Jacob, like God, wants to use humans to subdue evil. He brings people to the island with hopes that they will embody the virtuous character that reflects his own glory, rather than being the corruptible sinners the devil so wants them to be. Jacob even uses the priestly/intermediary language of man as a conduit of his purposes, in this exchange with Richard:
“Do you want a job?” he asks Richard. “You can be my representative, an intermediary between me and the people I bring to the island.”
But whereas this Lost vision situates man as more of a pawn in the ongoing war between God and Satan, the Bible has much grander aims in mind for us: Believers in Christ will reign as priests and kings over all the earth—having defeated Satan and evil once and for all.

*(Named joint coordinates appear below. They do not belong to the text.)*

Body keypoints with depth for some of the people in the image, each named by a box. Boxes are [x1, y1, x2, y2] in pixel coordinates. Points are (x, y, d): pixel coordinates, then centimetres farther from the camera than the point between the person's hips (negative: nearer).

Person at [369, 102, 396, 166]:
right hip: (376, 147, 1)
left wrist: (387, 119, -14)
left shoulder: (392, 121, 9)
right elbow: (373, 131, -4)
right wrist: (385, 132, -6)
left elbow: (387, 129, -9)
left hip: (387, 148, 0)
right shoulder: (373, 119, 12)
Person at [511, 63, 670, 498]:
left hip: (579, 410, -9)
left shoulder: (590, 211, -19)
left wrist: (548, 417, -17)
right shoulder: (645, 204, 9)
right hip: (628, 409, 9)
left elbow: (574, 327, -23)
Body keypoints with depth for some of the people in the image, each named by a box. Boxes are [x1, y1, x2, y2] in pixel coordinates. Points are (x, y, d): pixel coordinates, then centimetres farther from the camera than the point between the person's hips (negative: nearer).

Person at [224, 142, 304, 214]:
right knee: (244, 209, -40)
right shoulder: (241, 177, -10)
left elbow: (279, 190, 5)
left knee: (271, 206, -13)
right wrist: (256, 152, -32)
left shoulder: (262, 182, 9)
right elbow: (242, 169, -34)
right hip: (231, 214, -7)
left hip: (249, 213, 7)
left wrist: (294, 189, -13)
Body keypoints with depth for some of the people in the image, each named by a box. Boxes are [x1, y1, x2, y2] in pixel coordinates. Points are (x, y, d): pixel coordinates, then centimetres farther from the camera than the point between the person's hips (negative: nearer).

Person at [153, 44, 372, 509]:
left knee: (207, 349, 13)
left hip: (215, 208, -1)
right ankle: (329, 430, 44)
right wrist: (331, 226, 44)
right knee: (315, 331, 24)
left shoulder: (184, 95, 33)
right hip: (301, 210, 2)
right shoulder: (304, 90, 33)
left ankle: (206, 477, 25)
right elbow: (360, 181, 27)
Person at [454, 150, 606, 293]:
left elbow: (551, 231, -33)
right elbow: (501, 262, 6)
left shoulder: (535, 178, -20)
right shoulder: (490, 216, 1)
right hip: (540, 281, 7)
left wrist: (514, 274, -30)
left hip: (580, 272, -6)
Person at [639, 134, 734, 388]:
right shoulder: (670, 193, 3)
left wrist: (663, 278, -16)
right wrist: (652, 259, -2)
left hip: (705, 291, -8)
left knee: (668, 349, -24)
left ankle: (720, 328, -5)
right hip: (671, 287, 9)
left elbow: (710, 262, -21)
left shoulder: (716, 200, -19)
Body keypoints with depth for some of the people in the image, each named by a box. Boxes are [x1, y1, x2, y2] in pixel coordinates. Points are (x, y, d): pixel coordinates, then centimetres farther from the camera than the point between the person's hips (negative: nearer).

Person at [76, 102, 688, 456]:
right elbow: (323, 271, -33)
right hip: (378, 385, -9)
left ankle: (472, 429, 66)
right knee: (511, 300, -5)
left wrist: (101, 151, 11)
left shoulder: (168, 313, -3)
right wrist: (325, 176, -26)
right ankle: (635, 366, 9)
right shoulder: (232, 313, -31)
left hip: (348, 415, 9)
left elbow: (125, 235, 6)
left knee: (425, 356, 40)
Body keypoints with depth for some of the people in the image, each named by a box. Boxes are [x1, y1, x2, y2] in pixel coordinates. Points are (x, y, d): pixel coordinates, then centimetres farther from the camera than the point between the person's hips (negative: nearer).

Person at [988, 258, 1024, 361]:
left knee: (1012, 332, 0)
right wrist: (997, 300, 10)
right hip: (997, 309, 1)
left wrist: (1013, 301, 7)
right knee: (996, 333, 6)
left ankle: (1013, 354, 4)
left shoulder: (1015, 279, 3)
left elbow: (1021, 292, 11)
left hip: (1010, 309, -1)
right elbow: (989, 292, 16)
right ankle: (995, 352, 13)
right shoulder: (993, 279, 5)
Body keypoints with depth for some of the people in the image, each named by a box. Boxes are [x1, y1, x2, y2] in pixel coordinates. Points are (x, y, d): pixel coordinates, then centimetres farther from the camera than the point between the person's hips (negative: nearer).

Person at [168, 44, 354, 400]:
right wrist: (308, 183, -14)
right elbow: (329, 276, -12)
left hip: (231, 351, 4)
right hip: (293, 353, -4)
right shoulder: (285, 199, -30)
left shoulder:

The Eden/Temple in the Lost picture has more of a defensive feel to it. It’s not about extending goodness outward as much as restraining evil and keeping it bottled up. But the view of God’s purposes in history as I’ve detailed in this now much-too-long blog post has another view: It’s more about filling the world with God’s glory and goodness (defeating evil in the process) than it is about keeping evil’s corrupting spread to a minimum. Whether through Eden, the Temple, Jesus, or the church—this whole project has always about extending God’s glory outward.
N.T. Wright says this:
“The Temple was never supposed to be a retreat away from the world, a safe holy place where one might stay secure in God’s presence, Shut off from the wickedness outside. The Temple was an advance sign of what God intended to do with and for the whole creation. When God filled the house with his presence, that was a sign and a foretaste of his ultimate intention, which was to flood the whole world with his glory, presence, and love.”
Our role now, as the church, should thus be one of action-oriented offense. We should be playing to win rather than playing not to lose (which seems to the Jacob/Lost perspective). Rather than being a cork and keeping evil from getting out, we should be a faucet—pouring forth the living water to any and everyone in the wide, thirsty world.